The 50-Percent Criterion Is Measured Over a 12-Month Period Instead of Three Months
At least half of the work must be carried out in the country of work, and going forward, the threshold is counted over a 12-month period instead of a three-month period.
KPMG INSIGHTS
The benefit is increased flexibility regarding where to work, and the drawback is that, for those who meet the condition, the period is for certainty extended beyond the income year. Filing an accurate tax return timely may become more difficult.
No Longer Limited to Work from Home
Another change is that work in the taxpayer’s country of residence no longer has to be carried out in his or her home. The individual can carry out work anywhere in the country of residence, for example, on the premises of a group company of the employer, cf. below regarding “permanent establishment.”
No Need for Employer Registration in the Employee’s Country of Residence
In the last couple of years, a withholding decision has been available and easily administered by the Swedish tax agency for employees who wish to apply the Øresund Agreement. With such a decision, the Danish employer has not been obliged to register as an employer in Sweden and report remuneration provided monthly.
The Agreement, as updated, confirms that Danish employers are not obliged to register and report remuneration when the Agreement is applicable; hence, it will no longer be necessary to apply for a withholding exemption in Sweden.
Danish Yield Taxation
Up until today, employees who live in Sweden have not paid yield tax on Danish pension scheme savings. Denmark is now introducing a change that implies a yield tax of 15.3 percent (PAL) will be levied.
What Is Missing?
Pension Schemes, Including Employer-Managed Schemes
For some observers, it is disappointing that the new Agreement’s Article 2 regarding pensions is, in its entirety, unchanged from Article 2 of the current Øresund Agreement.
KPMG INSIGHTS
This implies that employers and cross-border employees should pay close attention to the taxation of pension schemes to avoid adverse tax consequences.
Permanent Establishments
The consequences, if the employee’s work in the residence country triggers a permanent establishment for the employer, can be significant should the employer company become ‘limited tax liable’ in the employee’s residence country. A permanent establishment means that the employer company needs to file a corporate tax return, that employer obligations are triggered, and that the Agreement is not going to be applicable, thus implying the ‘split taxation’ of the employee’s remuneration between the two countries.
As a result, and bearing in mind that the legislation and practice regarding permanent establishments are both extensive and complex, this could present a barrier for employers considering employing cross-border employees.
KPMG INSIGHTS
There could be ways to mitigate this barrier – it’s possible that the two countries could establish the conditions for when work in the country of residence would be considered a permanent establishment or not. The aim is, for all intents and purposes, an integrated labour market and legislators in the two countries may wish to take on board the fact that remote work is often driven by the employee’s own desire and not by a business interest that the employer has in the employee's country of residence. Perhaps some sort of simplified binding pre-approval process would be possible – this remains to be seen.
KPMG INSIGHTS: CONCLUDING THOUGHTS
As stated initially, the overall framework with easy administration and predictable taxation is a welcome development. Finding ways to facilitate the evolution of an integrated labour market by taking on board new patterns of working cross-border and remote work, it could be argued, would help businesses expand, foster economic growth, and boost competitiveness.
Footnotes:
1 Øresunddirekt, "Äntligen ett nytt Öresundsavtal!".
2 Øresundsinstituttet, "FAKTA: Pendlingen över sundet."

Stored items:
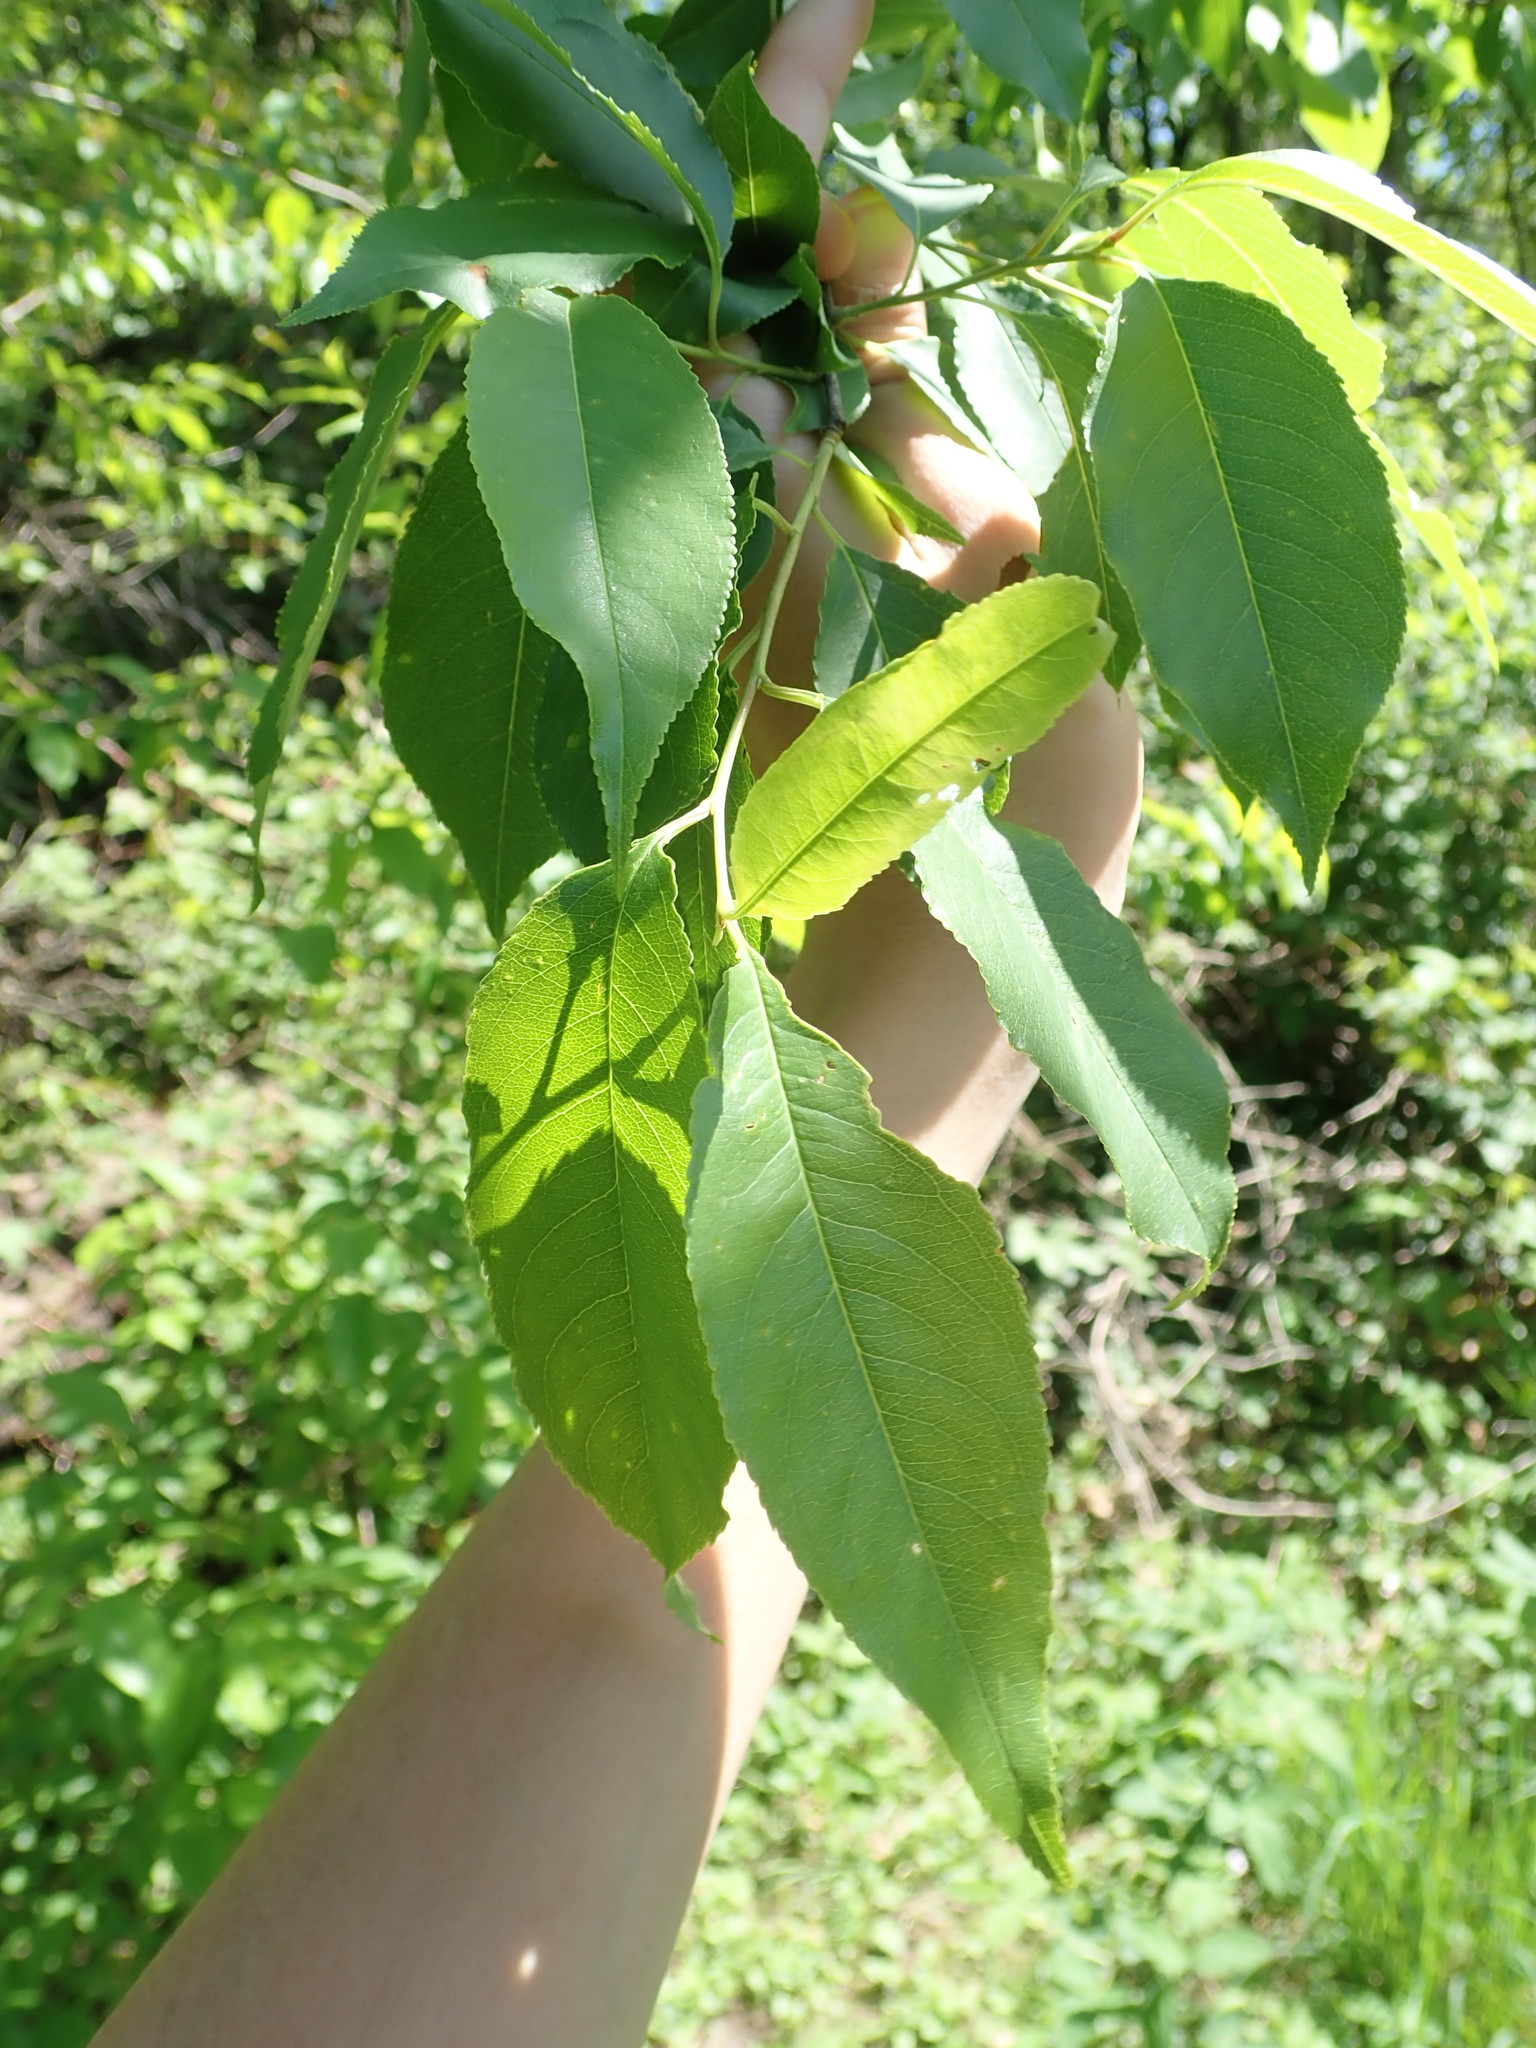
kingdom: Plantae
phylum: Tracheophyta
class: Magnoliopsida
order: Rosales
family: Rosaceae
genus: Prunus
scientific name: Prunus serotina
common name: Black cherry
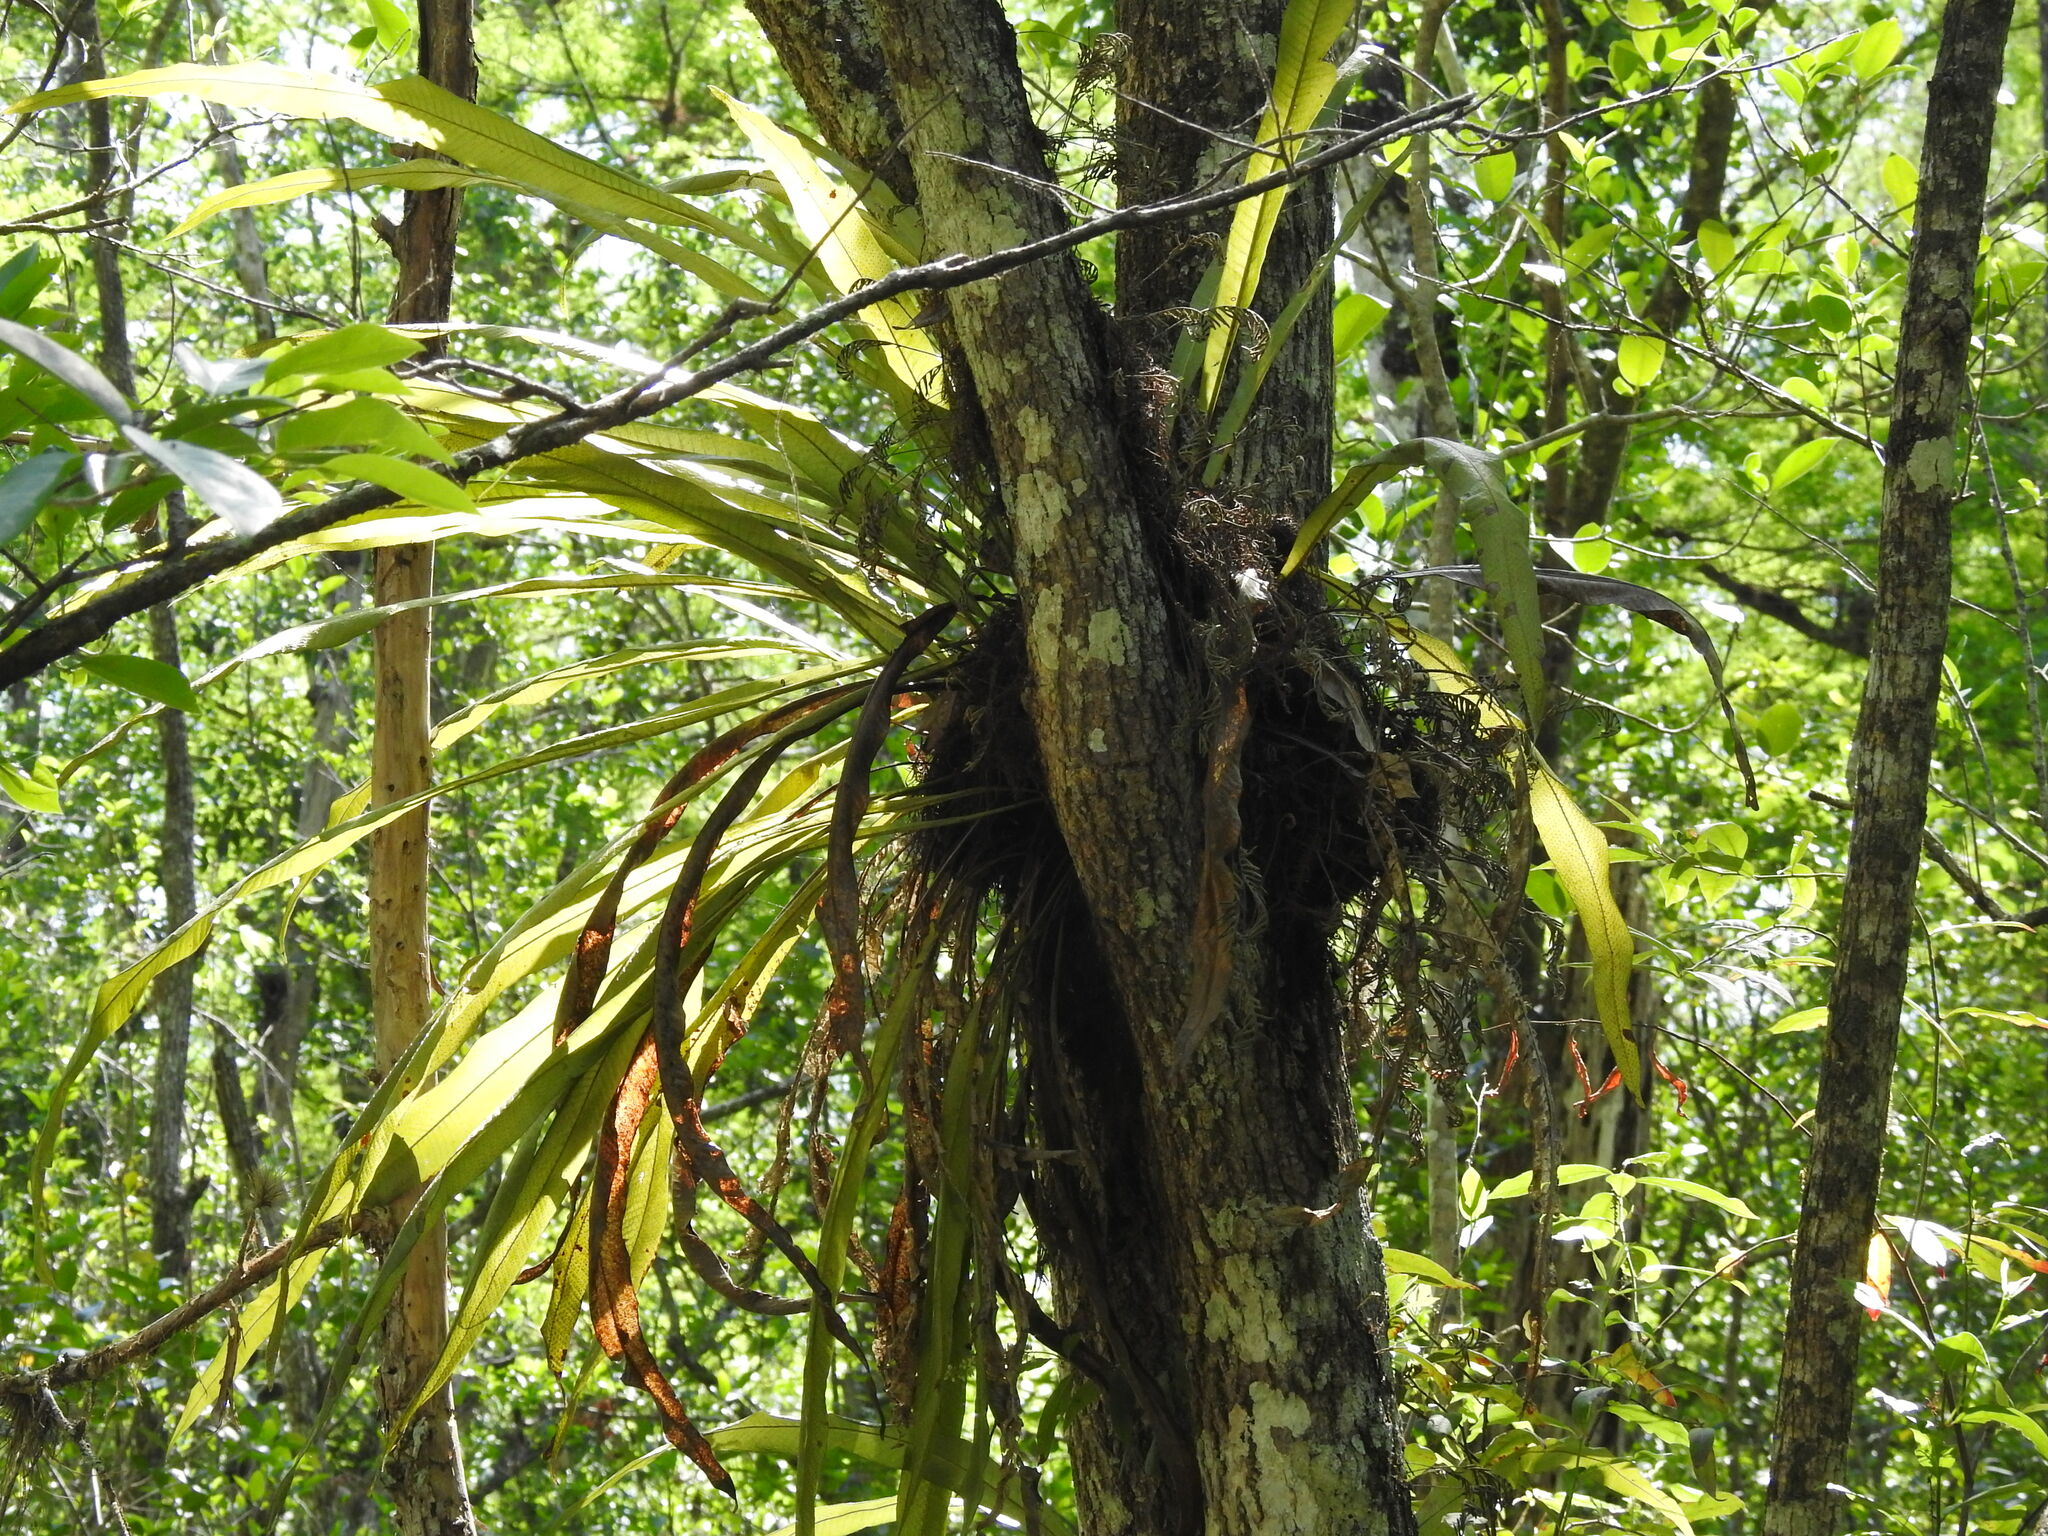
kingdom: Plantae
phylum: Tracheophyta
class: Polypodiopsida
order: Polypodiales
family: Polypodiaceae
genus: Campyloneurum
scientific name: Campyloneurum phyllitidis
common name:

■ Work required ■
From the piece on the updated Øresund Agreement, reproduce word for word the passage starting with "What Is Missing?" and going on through "adverse tax consequences.".

■ Exercise output ■
What Is Missing?
Pension Schemes, Including Employer-Managed Schemes
For some observers, it is disappointing that the new Agreement’s Article 2 regarding pensions is, in its entirety, unchanged from Article 2 of the current Øresund Agreement.
KPMG INSIGHTS
This implies that employers and cross-border employees should pay close attention to the taxation of pension schemes to avoid adverse tax consequences.